* _THE TASK_:
Copy the records word for word, omitting all pictures.

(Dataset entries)
════

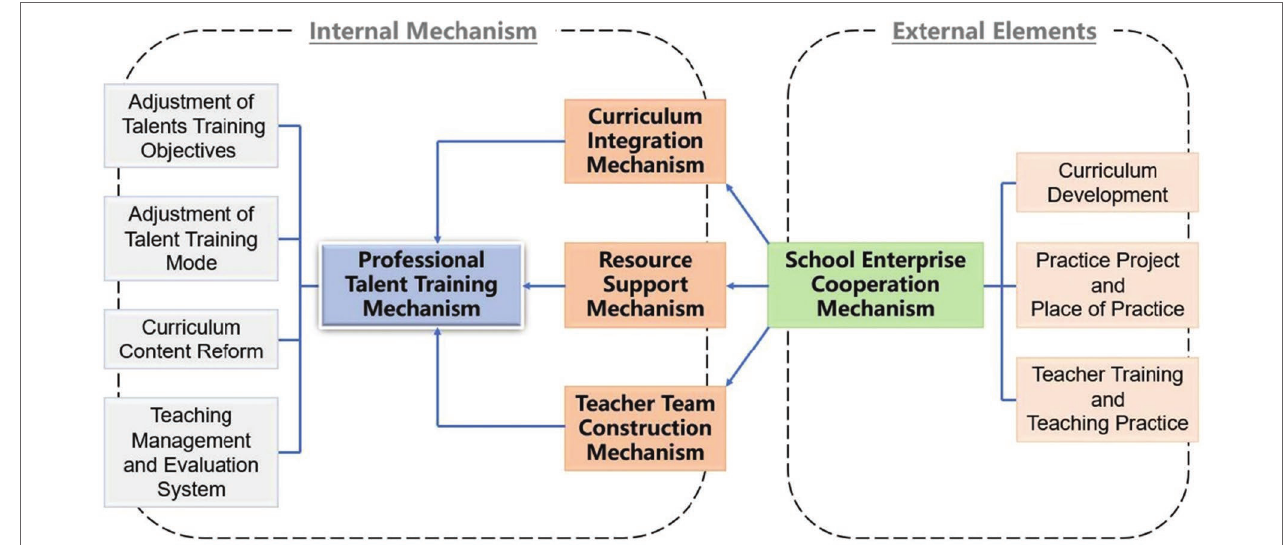
FIGURE 1 | Theoretical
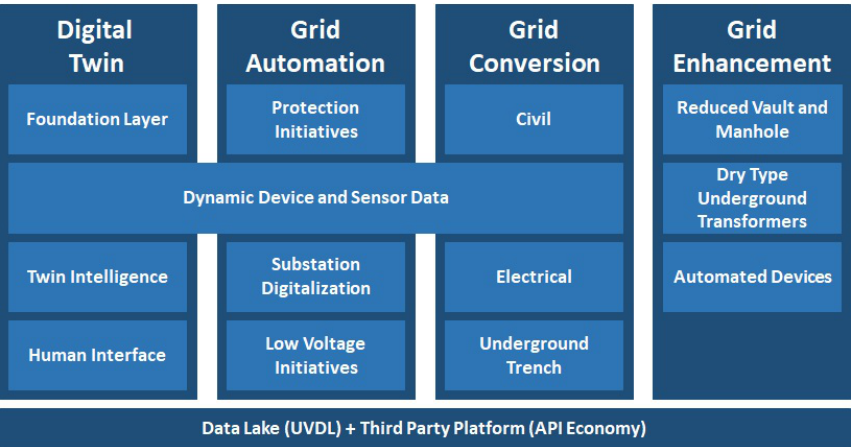
Figure 3. NDT© layers developed during the UF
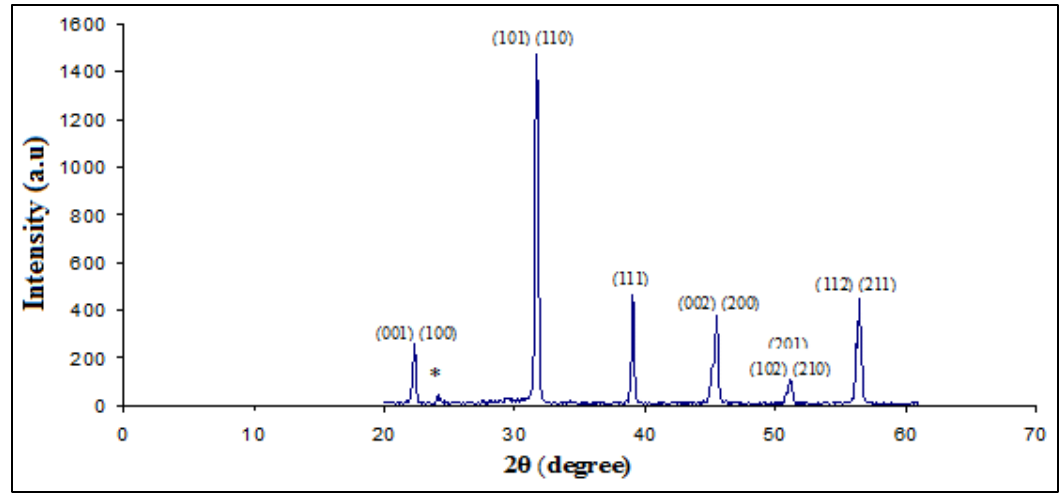
Figure 6: Barium Titanate XRD pattern at 900 ◦ C. In Figure (6) XRD pattern confirmed the existence of the Barium Titanate with tetragonal phase (the pattern matched with the standard pattern JCPDS No. 05-0626). In Figure (7) at 1000 ◦ C temperature there was a low intensity of Titanium Dioxide (TiO 2 ) but there was no Barium Carbonate.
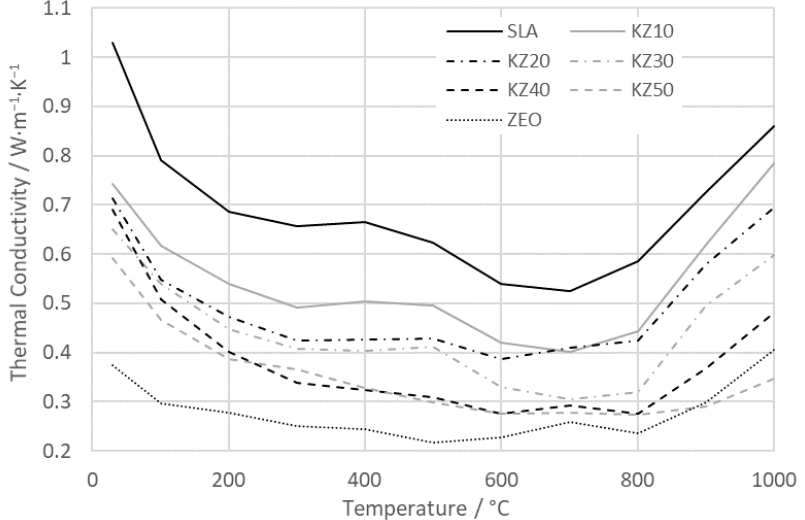
Figure 14. Thermal conductivity of the studied samples.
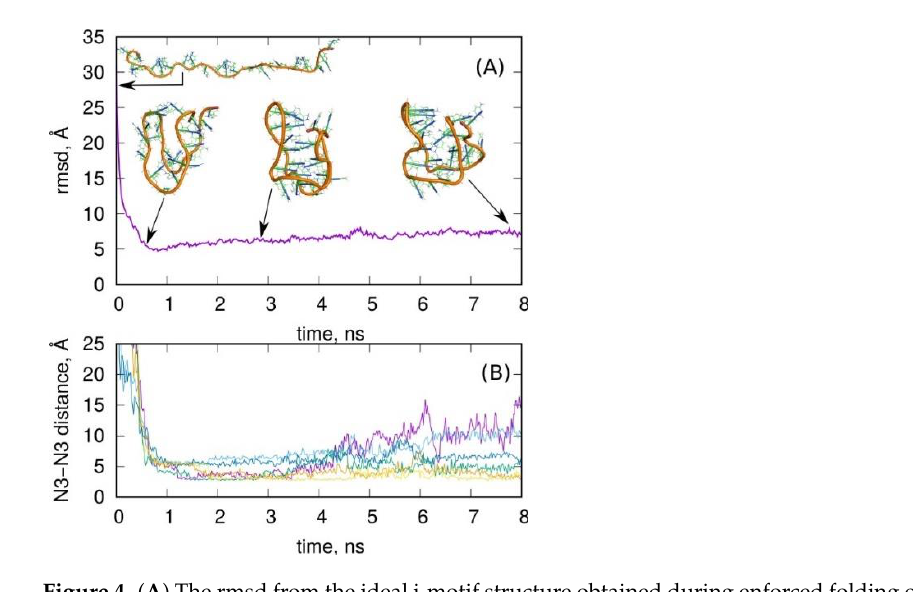
Figure 4. ( A ) The rmsd from the ideal i-motif structure obtained during enforced folding of the C-rich chain (the snapshot at the top of part ( A )) into the i-motif form. The snapshots correspond to (from the left) loosely shaped i-motif-like structure obtained using forces acting on the backbone points, the structure obtained by applying the forces acting on N3 atoms in C:C + pairs, and the structure obtained after releasing all the forces and allowing the structure to relax. ( B ) The distances between N3 atoms in C:C + pairs during enforced folding of C-rich chain into i-motif like structure. The applied force field parametrization was the bsc1.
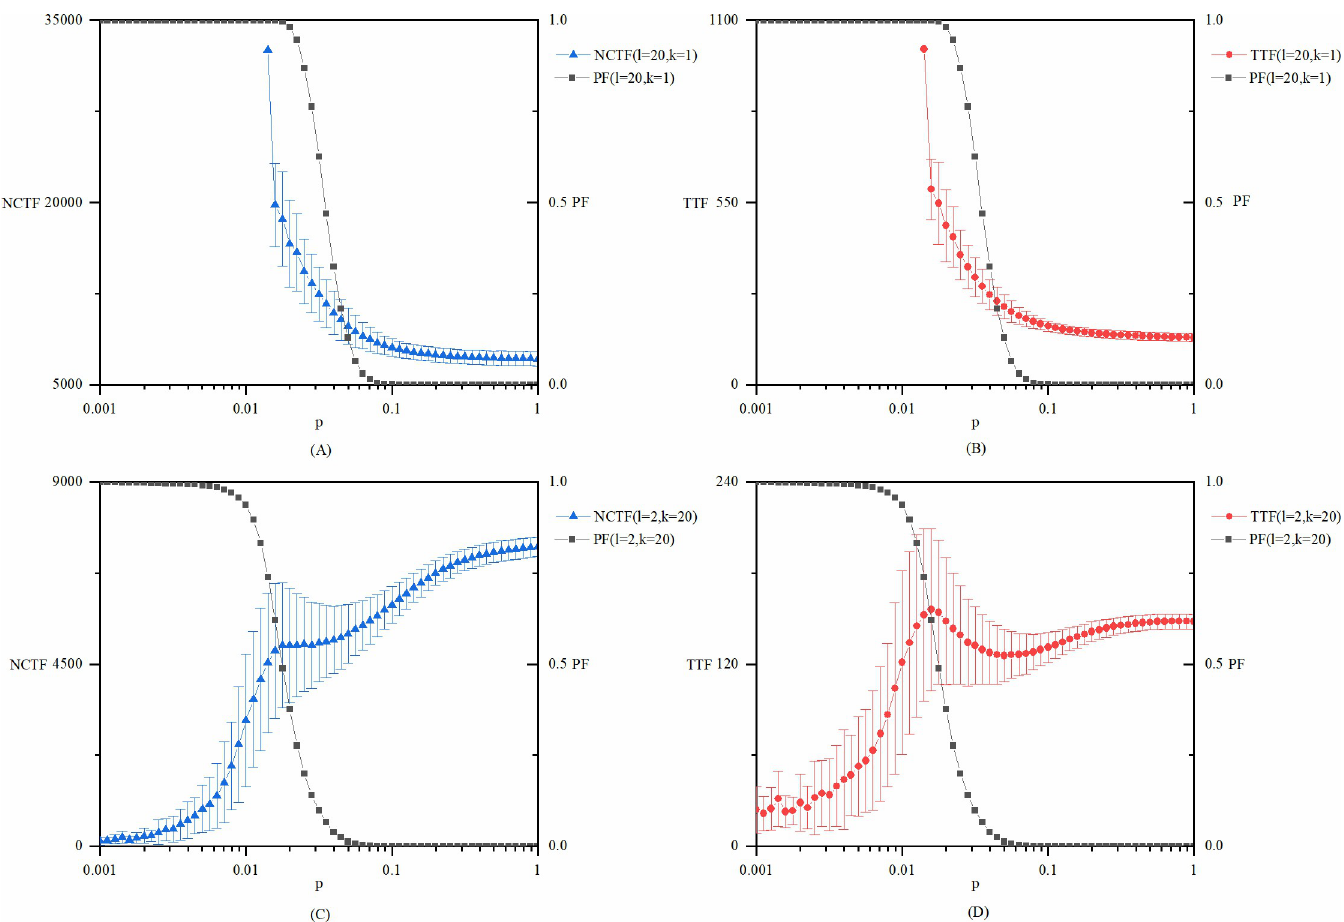
Fig 9. The model results with dv varies with the knowledge level of the receivers. (A) NCTF and PF of explorative innovation. (B) TTF and PF of explorative innovation. (C) NCTF and PF of exploitative innovation. (D) TTF and PF of exploitative innovation. Specifically, the value of dv = 0.01( v i − v j )( v j +1) is used in this experiment, as v denotes the receiver of knowledge in this j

════

* _EXERCISE OUTPUT_:
FIGURE 1 | Theoretical
Figure 3. NDT© layers developed during the UF
Figure 6: Barium Titanate XRD pattern at 900 ◦ C. In Figure (6) XRD pattern confirmed the existence of the Barium Titanate with tetragonal phase (the pattern matched with the standard pattern JCPDS No. 05-0626). In Figure (7) at 1000 ◦ C temperature there was a low intensity of Titanium Dioxide (TiO 2 ) but there was no Barium Carbonate.
Figure 14. Thermal conductivity of the studied samples.
Figure 4. ( A ) The rmsd from the ideal i-motif structure obtained during enforced folding of the C-rich chain (the snapshot at the top of part ( A )) into the i-motif form. The snapshots correspond to (from the left) loosely shaped i-motif-like structure obtained using forces acting on the backbone points, the structure obtained by applying the forces acting on N3 atoms in C:C + pairs, and the structure obtained after releasing all the forces and allowing the structure to relax. ( B ) The distances between N3 atoms in C:C + pairs during enforced folding of C-rich chain into i-motif like structure. The applied force field parametrization was the bsc1.
Fig 9. The model results with dv varies with the knowledge level of the receivers. (A) NCTF and PF of explorative innovation. (B) TTF and PF of explorative innovation. (C) NCTF and PF of exploitative innovation. (D) TTF and PF of exploitative innovation. Specifically, the value of dv = 0.01( v i − v j )( v j +1) is used in this experiment, as v denotes the receiver of knowledge in this j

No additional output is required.